You seem awfully wedded to your
coddling, cooing version of childhood - no child must ever experience an
uncomfortable moment, and OF COURSE every child wants to spend every minute
with their parents and never EVER leave them even for a second, or else they're
"brutal" and somehow not human. You must have had a very
stifling and fear-filled childhood.
Emporium
@Serai1 I said nothing of the kind. Being handed over to strangers
to be raised, is worth a raised eyebrow.
Disney's people raised theirs, which strikes me as commendable compared to
Laura's "it's just what people do," and your "what are you,
someone who believes children need to be coddled all the time rather than learn
the world for themselves"? "What of it if there are predators and
dangers — without them kids stay soft and unprepared for the harsh adult
world."
Progressives have
historically insisted on the more kind approach, and if lucky, changed everyone
else's opinions eventually; or if unlucky, weren't a match for those invested
in harboring and sanctifying barbaric customs, and shipped themselves off
elsewhere.
mamalicious
@Emporium @Serai1 Being
handed over to strangers to be raised,
A truly idiotic
statement. It sounds as though they hand over the baby, never to see it again.
But I must ask,
exactly how long is a hired caregiver a stranger? For example, Princess
Diana's nanny (the one who took care of Will and Harry for 15 years) - do you
think they would consider her a stranger?

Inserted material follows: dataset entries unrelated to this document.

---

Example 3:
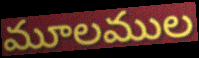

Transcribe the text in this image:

మూలముల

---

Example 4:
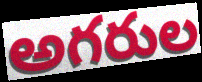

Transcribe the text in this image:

అగరుల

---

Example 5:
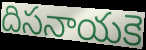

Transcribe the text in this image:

దిసనాయకె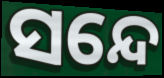
ସନ୍ଦେ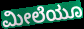
ಮೀಲೆಯೂ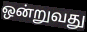
ஒன்றுவது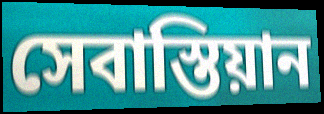
সেবাস্তিয়ান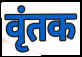
वृंतकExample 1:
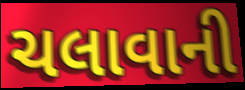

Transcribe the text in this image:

ચલાવાની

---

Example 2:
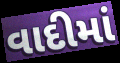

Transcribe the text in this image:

વાદીમાં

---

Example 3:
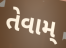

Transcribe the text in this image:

તેવામ્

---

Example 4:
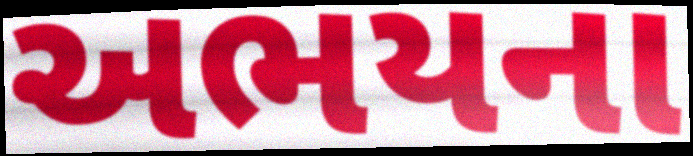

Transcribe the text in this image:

અભયના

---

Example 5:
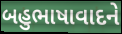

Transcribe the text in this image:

બહુભાષાવાદને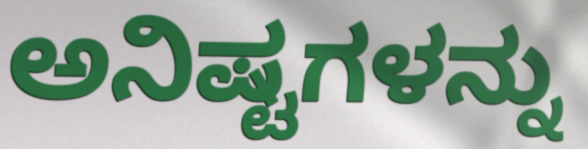
ಅನಿಷ್ಟಗಳನ್ನು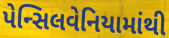
પેન્સિલવેનિયામાંથી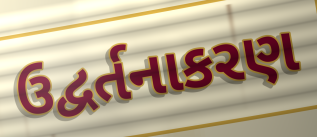
ઉદ્વર્તનાકરણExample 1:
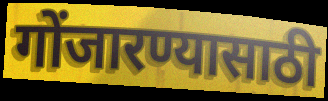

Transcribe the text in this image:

गोंजारण्यासाठी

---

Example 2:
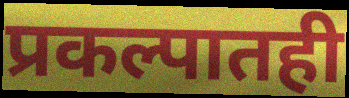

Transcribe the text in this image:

प्रकल्पातही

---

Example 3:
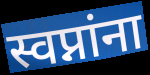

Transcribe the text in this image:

स्वप्नांना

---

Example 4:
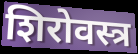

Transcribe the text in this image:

शिरोवस्त्र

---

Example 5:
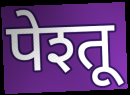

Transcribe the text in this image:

पेश्तू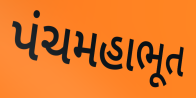
પંચમહાભૂતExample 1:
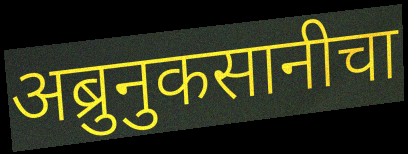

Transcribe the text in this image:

अब्रुनुकसानीचा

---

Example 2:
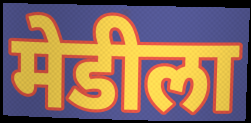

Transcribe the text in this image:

मेडीला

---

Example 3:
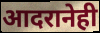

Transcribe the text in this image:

आदरानेही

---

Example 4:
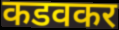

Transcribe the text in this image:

कडवकर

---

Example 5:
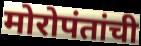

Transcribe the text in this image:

मोरोपंतांचीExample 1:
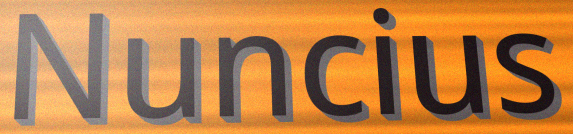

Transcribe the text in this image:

Nuncius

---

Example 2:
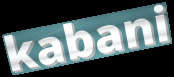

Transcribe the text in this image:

kabani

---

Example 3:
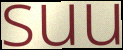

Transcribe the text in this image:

suu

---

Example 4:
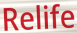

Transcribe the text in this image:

Relife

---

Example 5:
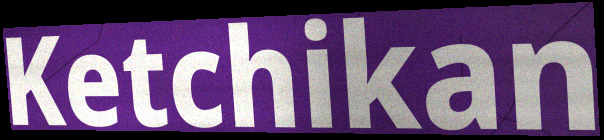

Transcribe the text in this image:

Ketchikan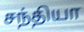
சந்தியாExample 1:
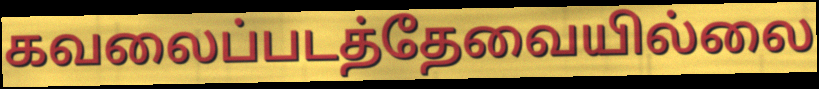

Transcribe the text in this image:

கவலைப்படத்தேவையில்லை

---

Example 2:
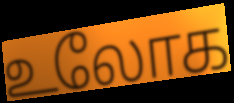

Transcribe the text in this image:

உலோக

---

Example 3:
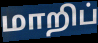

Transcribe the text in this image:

மாறிப்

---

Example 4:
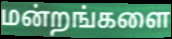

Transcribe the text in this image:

மன்றங்களை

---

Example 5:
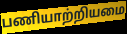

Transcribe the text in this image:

பணியாற்றியமைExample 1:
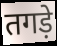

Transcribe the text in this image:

तगड़े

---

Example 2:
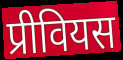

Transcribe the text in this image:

प्रीवियस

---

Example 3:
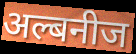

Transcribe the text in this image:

अल्बनीज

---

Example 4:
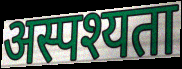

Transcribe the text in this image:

अस्पश्यता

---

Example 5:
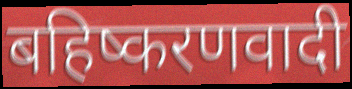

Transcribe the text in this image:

Operation Enduring Boredom
@Emporium— "Sensible of them. What exactly does it mean for
something to be a common social practice?"
I agree, and I
don't understand Laura Miller's objection to this alteration. Disney was making
the film for an American middle-class audience, wasn't it?
Graham Clark
Sensible of them. What exactly does it mean for
something to be a common social practice? Seems like it almost puts it beyond
further analysis...
No, but it does
have implications for what needs to be analyzed.
For example, a
film that portrayed the Banks parents' turning over their children to a nanny
as part of a general social dysfunction in Edwardian England might or might not
be fair, but would at least be an engagement with a society that existed. To
portray the same thing as merely personal neurosis is to assume your own
assumptions about how the world should work are more universally shared than
they actually are.
Likewise, I
know better than to think of your writing about child abuse in a manner
flaunting your own self pity - even though it's not clear whether you have
actually experienced such abuse or not - as a purely personal vice.